Malgré son affaiblissement dans la politique irakienne, le parti communiste irakien continue de survivre et essaie de se réinventer autour de deux axes forts : les droits des femmes et la laïcité. Disposant d’à peine quelques milliers de membres, le parti est absent au Parlement, ce qui contraste avec son influence d’antan. Il n’a pas su profiter des manifestations d’Octobre 2019 pour appuyer ses revendications, mais tente à présent de rattraper le temps perdu en s’érigeant en champion du progressisme. 

Jadis abonné aux rendez-vous historiques, le Parti communiste irakien a vu son étoile pâlir, mais il veut rebondir en prônant la défense des femmes et la laïcité, un défi dans un Irak où " la séparation de la mosquée et de l’État " n’est qu’une idée.

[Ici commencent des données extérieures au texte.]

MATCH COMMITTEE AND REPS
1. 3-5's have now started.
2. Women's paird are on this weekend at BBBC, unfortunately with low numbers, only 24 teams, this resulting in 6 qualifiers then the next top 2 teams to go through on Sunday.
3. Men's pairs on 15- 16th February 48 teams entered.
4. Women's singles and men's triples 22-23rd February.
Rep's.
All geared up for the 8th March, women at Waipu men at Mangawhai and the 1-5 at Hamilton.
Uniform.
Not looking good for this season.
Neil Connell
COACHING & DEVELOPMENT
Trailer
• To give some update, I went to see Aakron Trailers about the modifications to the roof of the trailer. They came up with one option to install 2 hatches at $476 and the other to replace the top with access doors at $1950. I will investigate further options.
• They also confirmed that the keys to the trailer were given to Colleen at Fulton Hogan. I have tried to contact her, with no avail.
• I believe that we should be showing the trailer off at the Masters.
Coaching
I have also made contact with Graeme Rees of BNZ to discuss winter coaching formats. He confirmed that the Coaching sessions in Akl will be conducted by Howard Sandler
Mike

En ce soir de printemps, le doyen des partis irakiens souffle ses 88 bougies sur les bords du Tigre à Bagdad. Drapeaux frappés de la faucille et du marteau et youyous sont de sortie pour cette fête en petit comité : la formation n’a plus aucun député (elle a boycotté les dernières législatives), après en avoir compté deux dans la précédente législature, et elle n’a plus qu’une poignée d’adhérents.

Et qu’il est difficile de faire recette dans un pays où le communisme, avec sa laïcité en bandoulière, doit faire concurrence aux partis mastodontes dont la geste et l’identité sont profondément religieuses. " La rhétorique qui tourne autour de la séparation de la mosquée et de l’État est encore très faible en Irak ", remarque la politologue Marsin Alshamary.

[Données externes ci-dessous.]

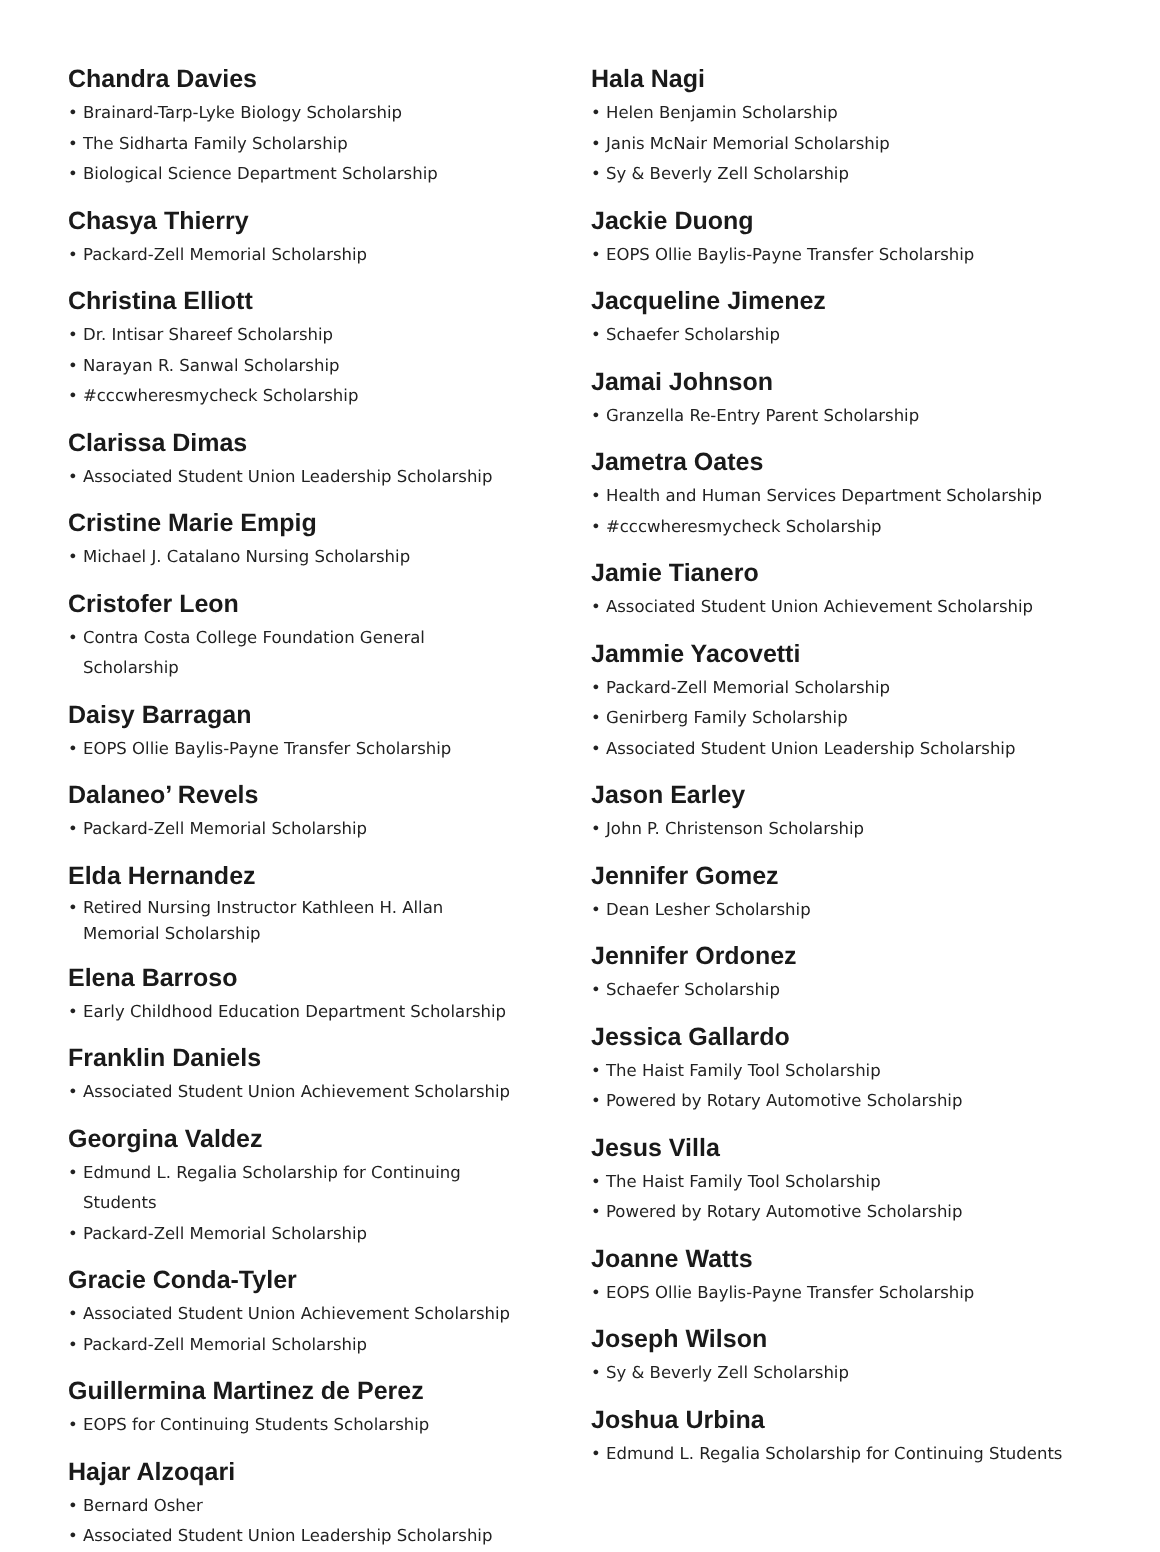Chandra Davies
• Brainard-Tarp-Lyke Biology Scholarship
• The Sidharta Family Scholarship
• Biological Science Department Scholarship
Chasya Thierry
• Packard-Zell Memorial Scholarship
Christina Elliott
• Dr. Intisar Shareef Scholarship
• Narayan R. Sanwal Scholarship
• #cccwheresmycheck Scholarship
Clarissa Dimas
• Associated Student Union Leadership Scholarship
Cristine Marie Empig
• Michael J. Catalano Nursing Scholarship
Cristofer Leon
• Contra Costa College Foundation General Scholarship
Daisy Barragan
• EOPS Ollie Baylis-Payne Transfer Scholarship
Dalaneo’ Revels
• Packard-Zell Memorial Scholarship
Elda Hernandez
• Retired Nursing Instructor Kathleen H. Allan Memorial Scholarship
Elena Barroso
• Early Childhood Education Department Scholarship
Franklin Daniels
• Associated Student Union Achievement Scholarship
Georgina Valdez
• Edmund L. Regalia Scholarship for Continuing Students
• Packard-Zell Memorial Scholarship
Gracie Conda-Tyler
• Associated Student Union Achievement Scholarship
• Packard-Zell Memorial Scholarship
Guillermina Martinez de Perez
• EOPS for Continuing Students Scholarship
Hajar Alzoqari
• Bernard Osher
• Associated Student Union Leadership Scholarship
Hala Nagi
• Helen Benjamin Scholarship
• Janis McNair Memorial Scholarship
• Sy & Beverly Zell Scholarship
Jackie Duong
• EOPS Ollie Baylis-Payne Transfer Scholarship
Jacqueline Jimenez
• Schaefer Scholarship
Jamai Johnson
• Granzella Re-Entry Parent Scholarship
Jametra Oates
• Health and Human Services Department Scholarship
• #cccwheresmycheck Scholarship
Jamie Tianero
• Associated Student Union Achievement Scholarship
Jammie Yacovetti
• Packard-Zell Memorial Scholarship
• Genirberg Family Scholarship
• Associated Student Union Leadership Scholarship
Jason Earley
• John P. Christenson Scholarship
Jennifer Gomez
• Dean Lesher Scholarship
Jennifer Ordonez
• Schaefer Scholarship
Jessica Gallardo
• The Haist Family Tool Scholarship
• Powered by Rotary Automotive Scholarship
Jesus Villa
• The Haist Family Tool Scholarship
• Powered by Rotary Automotive Scholarship
Joanne Watts
• EOPS Ollie Baylis-Payne Transfer Scholarship
Joseph Wilson
• Sy & Beverly Zell Scholarship
Joshua Urbina
• Edmund L. Regalia Scholarship for Continuing Students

Dans le camp chiite, branche de l’islam majoritaire en Irak, deux courants politiques se partagent le paysage : le clerc Moqtada Sadr et ses rivaux du Cadre de coordination, un alliage de formations pro-Iran. Les Arabes sunnites ont aussi leurs partis, à l’instar des Kurdes, des chrétiens ou des Turkmènes.

Le secrétaire général du Comité central du Parti communiste irakien, Raed Fahmi, a réorienté le programme du parti autour de deux axes, radicaux en Irak : les droits des femmes et la laïcité. (AFP)

 

 

" Voix des défavorisés "

Pourtant, le PCI a eu son heure de gloire. Dans les années 1940-1950, les communistes éveillaient les Irakiens à " la justice sociale, à l’anti-impérialisme et donnait une voix aux défavorisés ", raconte Tareq Ismael, politologue à l’université canadienne de Calgary. Des thèmes porteurs dans l’Irak pauvre et tout juste indépendant… qu’ont aussi brandi les protestataires lors du vaste mouvement anti-système lancé en octobre 2019.

Fort d’environ 15.000 membres dans les années 1960, le PCI a pesé à chaque tournant de l’histoire irakienne. Son soutien à Abdelkarim Qassem, premier président du pays, fut décisif après la révolution du 14 juillet 1958 qui renversa la monarchie. Mais le coup de massue tombe dans les années 1970, lorsque le parti Baath au pouvoir accentue sa répression. Persécuté par Saddam Hussein, le PCI renaît dans le sillage de l’invasion américaine de 2003 et la chute du dictateur.

Aujourd’hui, le PCI compte " quelques milliers " de membres, explique Raëd Fahmi, 71 ans et patron des communistes irakiens. Et il veut aiguillonner, plutôt que gouverner, en introduisant dans le débat la laïcité, la justice sociale et les droits des femmes. Un défi dans un pays où le patriarcat et la tradition tribale font encore la loi.

Selon la Banque mondiale, les femmes ne représentent que 13% de la population active irakienne, un des taux les plus bas au monde.

Pourtant, les communistes ont déjà manqué un rendez-vous. En octobre 2019, lors du mouvement de ras-le-bol anti-système réprimé dans le sang, le PCI aurait pu scander ses thèmes de justice sociale et de lutte contre la gabegie. Mais il n’a pas su se faire entendre. " C’est une occasion manquée pour le PCI qui pourrait facilement tirer profit du sentiment anti-islamiste et s’ériger en champion du progressisme et de la laïcité ", tranche la politologue Marsin Alshamary pour qui le PCI représente " la vieille garde ".